(Transcribed page contents)
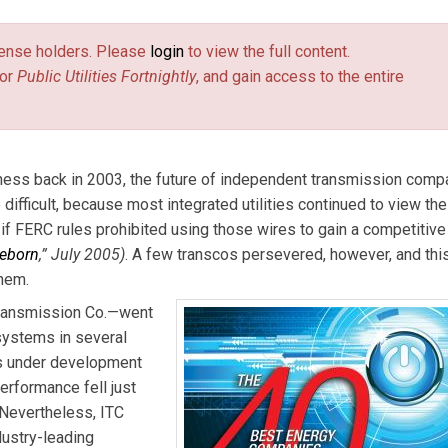
. Email him at
burr@pur.com
(link sends e-mail)
.
license holders. Please
login
to view the full content.
or
Public Utilities Fortnightly
, and gain access to the entire
ess back in 2003, the future of independent transmission comp
difficult, because most integrated utilities continued to view the
 FERC rules prohibited using those wires to gain a competitive
eborn
,” July 2005)
. A few transcos persevered, however, and thi
hem.
Transmission Co.—went
systems in several
ts under development
erformance fell just
 Nevertheless, ITC
dustry-leading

-- Job item --
Set the entries down again exactly. Do not include the images.

-- Result --
. Email him at
burr@pur.com
(link sends e-mail)
.
license holders. Please
login
to view the full content.
or
Public Utilities Fortnightly
, and gain access to the entire
ess back in 2003, the future of independent transmission comp
difficult, because most integrated utilities continued to view the
 FERC rules prohibited using those wires to gain a competitive
eborn
,” July 2005)
. A few transcos persevered, however, and thi
hem.
Transmission Co.—went
systems in several
ts under development
erformance fell just
 Nevertheless, ITC
dustry-leading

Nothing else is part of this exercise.